What to produce: Copy the lines of the data below without any changes, starting at the line containing "Sostenibilità" and ending at the line containing "Tempo di lettu", with both of those lines included.
<<<<
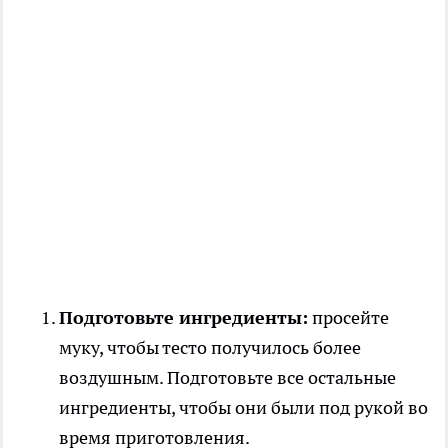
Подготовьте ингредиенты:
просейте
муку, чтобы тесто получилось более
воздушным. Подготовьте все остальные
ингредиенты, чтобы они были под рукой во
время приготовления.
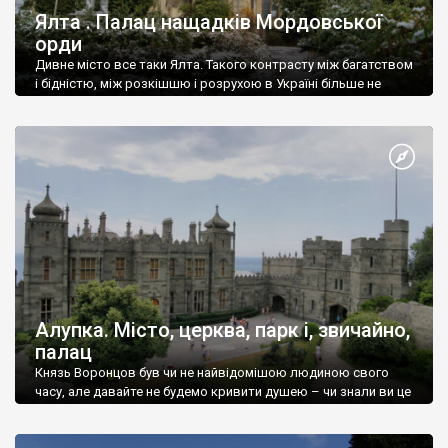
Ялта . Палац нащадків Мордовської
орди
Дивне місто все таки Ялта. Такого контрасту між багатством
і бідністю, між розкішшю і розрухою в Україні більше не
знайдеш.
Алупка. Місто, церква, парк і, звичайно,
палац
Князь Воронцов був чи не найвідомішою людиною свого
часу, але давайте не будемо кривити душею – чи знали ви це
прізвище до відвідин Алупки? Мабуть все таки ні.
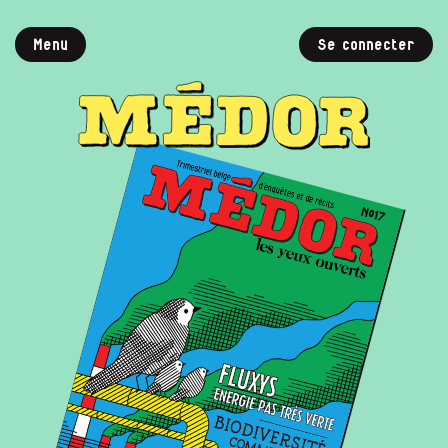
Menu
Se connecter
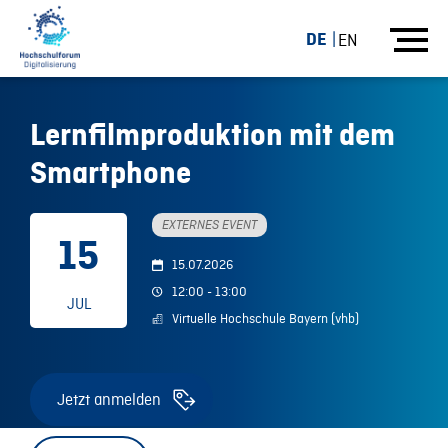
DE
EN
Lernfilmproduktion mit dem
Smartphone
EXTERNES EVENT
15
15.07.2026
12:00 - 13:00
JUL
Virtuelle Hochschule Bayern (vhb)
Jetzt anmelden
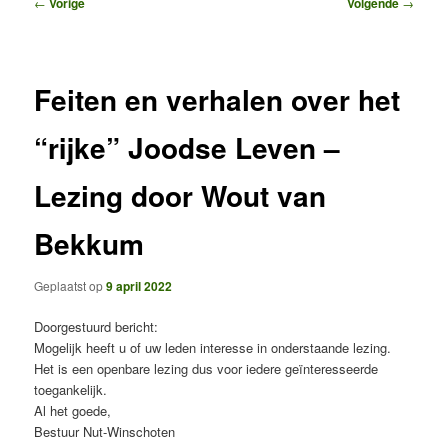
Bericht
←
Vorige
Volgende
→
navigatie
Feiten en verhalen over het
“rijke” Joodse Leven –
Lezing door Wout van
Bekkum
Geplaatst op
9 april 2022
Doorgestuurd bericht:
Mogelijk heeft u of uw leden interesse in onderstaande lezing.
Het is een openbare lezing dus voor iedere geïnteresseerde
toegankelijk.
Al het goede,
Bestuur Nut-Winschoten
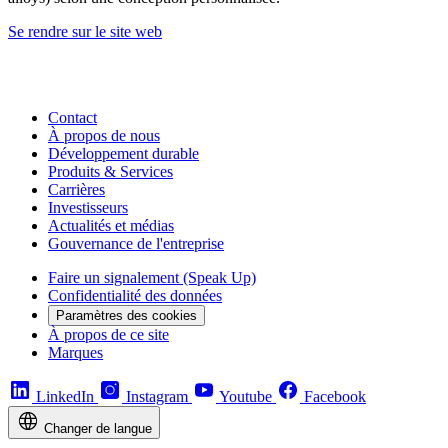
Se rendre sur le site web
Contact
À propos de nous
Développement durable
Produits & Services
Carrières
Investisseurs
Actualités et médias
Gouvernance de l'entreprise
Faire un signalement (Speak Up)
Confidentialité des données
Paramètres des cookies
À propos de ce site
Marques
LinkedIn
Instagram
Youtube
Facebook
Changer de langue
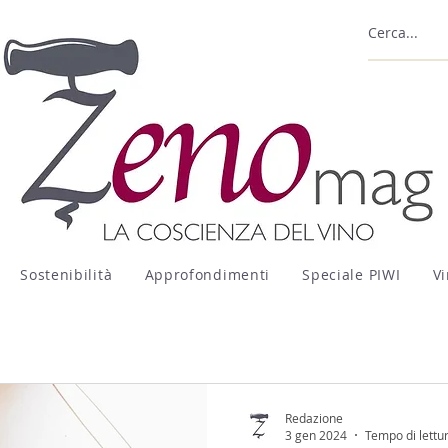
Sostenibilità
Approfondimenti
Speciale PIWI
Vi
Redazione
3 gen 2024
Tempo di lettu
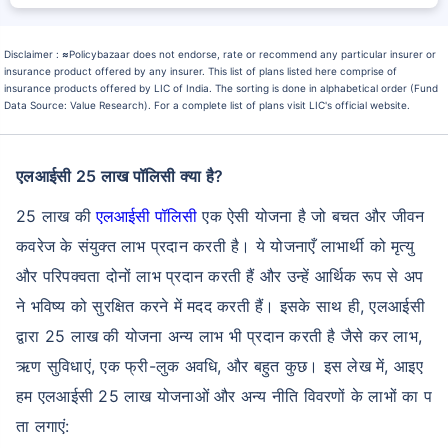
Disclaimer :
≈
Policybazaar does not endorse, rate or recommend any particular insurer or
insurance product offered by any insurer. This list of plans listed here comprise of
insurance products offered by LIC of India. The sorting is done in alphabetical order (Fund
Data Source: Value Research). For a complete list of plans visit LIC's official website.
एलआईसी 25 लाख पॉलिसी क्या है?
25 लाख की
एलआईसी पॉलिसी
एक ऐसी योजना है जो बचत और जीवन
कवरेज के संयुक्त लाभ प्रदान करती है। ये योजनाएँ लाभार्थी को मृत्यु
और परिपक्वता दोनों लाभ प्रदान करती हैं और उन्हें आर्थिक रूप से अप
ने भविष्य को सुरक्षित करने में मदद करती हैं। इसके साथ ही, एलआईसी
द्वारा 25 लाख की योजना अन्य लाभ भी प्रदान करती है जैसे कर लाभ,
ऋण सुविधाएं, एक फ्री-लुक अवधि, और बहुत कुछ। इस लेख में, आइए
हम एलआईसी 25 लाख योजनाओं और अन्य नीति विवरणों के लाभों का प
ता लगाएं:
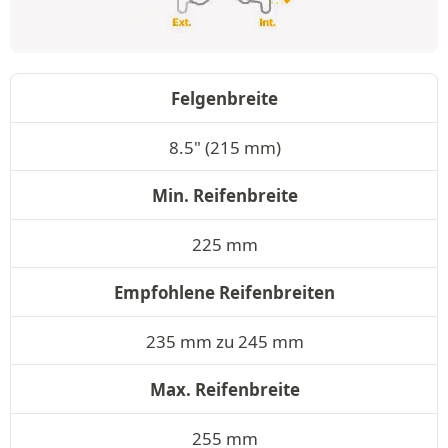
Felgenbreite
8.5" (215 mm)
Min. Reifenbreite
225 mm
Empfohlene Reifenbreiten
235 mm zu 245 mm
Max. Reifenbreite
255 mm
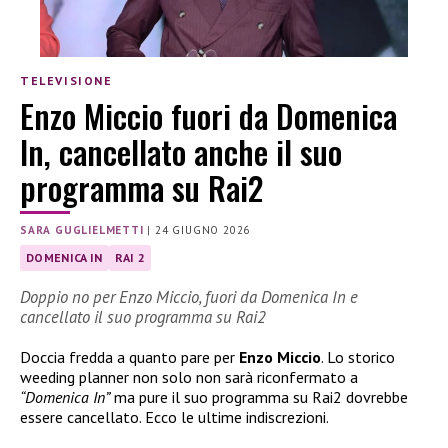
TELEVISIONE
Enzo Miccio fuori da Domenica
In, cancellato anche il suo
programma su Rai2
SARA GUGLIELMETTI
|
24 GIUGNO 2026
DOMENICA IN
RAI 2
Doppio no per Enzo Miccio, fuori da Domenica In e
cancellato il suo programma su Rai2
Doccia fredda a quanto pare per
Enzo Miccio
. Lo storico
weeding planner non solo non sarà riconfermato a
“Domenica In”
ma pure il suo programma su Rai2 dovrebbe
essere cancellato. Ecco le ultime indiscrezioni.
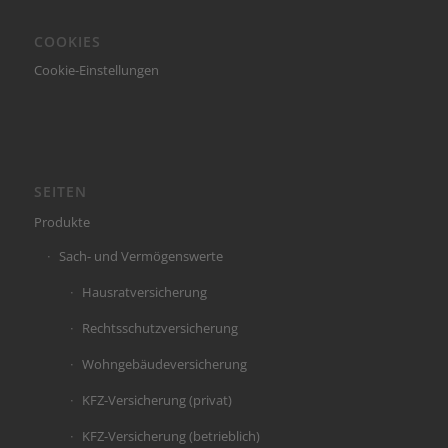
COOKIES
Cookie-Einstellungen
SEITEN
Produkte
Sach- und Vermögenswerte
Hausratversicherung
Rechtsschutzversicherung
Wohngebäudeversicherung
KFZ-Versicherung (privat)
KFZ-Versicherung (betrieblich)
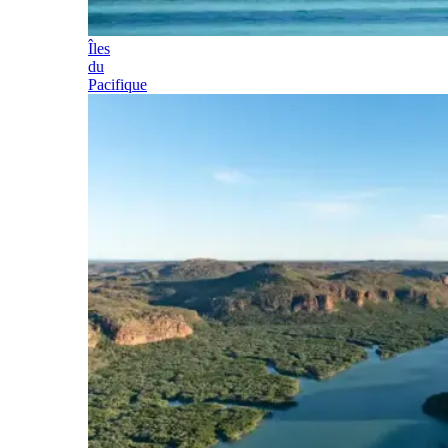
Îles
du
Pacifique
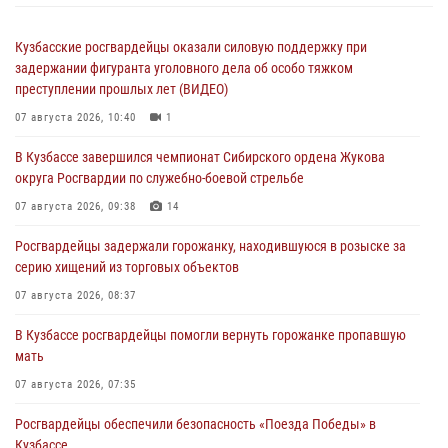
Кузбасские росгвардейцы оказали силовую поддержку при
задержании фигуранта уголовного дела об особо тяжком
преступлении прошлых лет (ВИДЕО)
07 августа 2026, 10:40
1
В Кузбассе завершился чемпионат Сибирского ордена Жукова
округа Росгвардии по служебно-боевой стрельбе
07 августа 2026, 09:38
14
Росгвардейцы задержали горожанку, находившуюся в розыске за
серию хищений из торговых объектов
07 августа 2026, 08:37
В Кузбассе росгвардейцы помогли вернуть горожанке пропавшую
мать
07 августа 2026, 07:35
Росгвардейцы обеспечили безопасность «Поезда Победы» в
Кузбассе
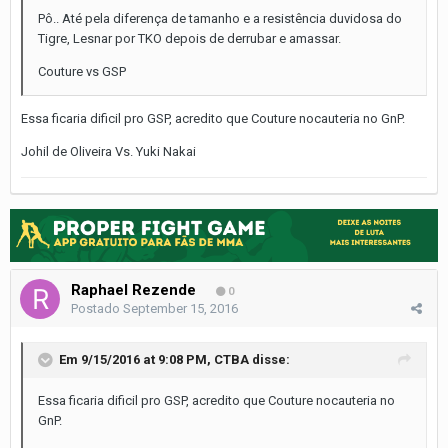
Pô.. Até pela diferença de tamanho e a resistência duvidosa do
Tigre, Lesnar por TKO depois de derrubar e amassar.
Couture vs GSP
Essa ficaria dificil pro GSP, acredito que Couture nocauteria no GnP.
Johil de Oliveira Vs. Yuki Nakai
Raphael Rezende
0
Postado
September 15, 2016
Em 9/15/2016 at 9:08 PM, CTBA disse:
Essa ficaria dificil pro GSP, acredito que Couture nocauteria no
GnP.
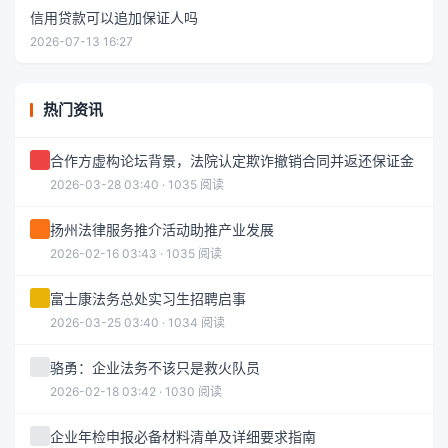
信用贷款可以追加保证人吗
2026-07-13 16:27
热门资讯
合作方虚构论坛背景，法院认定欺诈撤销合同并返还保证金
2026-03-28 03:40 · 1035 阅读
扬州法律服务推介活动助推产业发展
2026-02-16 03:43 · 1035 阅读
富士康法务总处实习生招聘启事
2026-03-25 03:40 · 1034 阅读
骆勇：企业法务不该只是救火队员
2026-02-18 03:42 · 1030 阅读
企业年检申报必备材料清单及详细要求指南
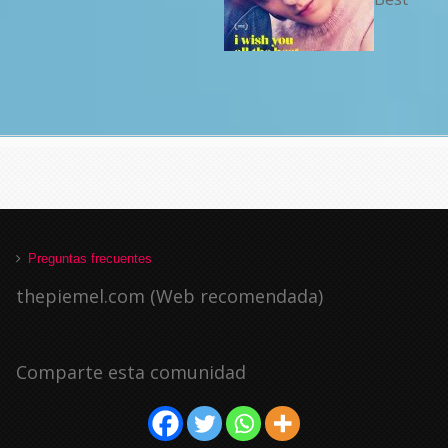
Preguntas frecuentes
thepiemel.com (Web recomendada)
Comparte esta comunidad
>>>>
Reply to the exercise:
Sostenibilità
Approfondimenti
Speciale PIWI
Vi
Redazione
3 gen 2024
Tempo di lettu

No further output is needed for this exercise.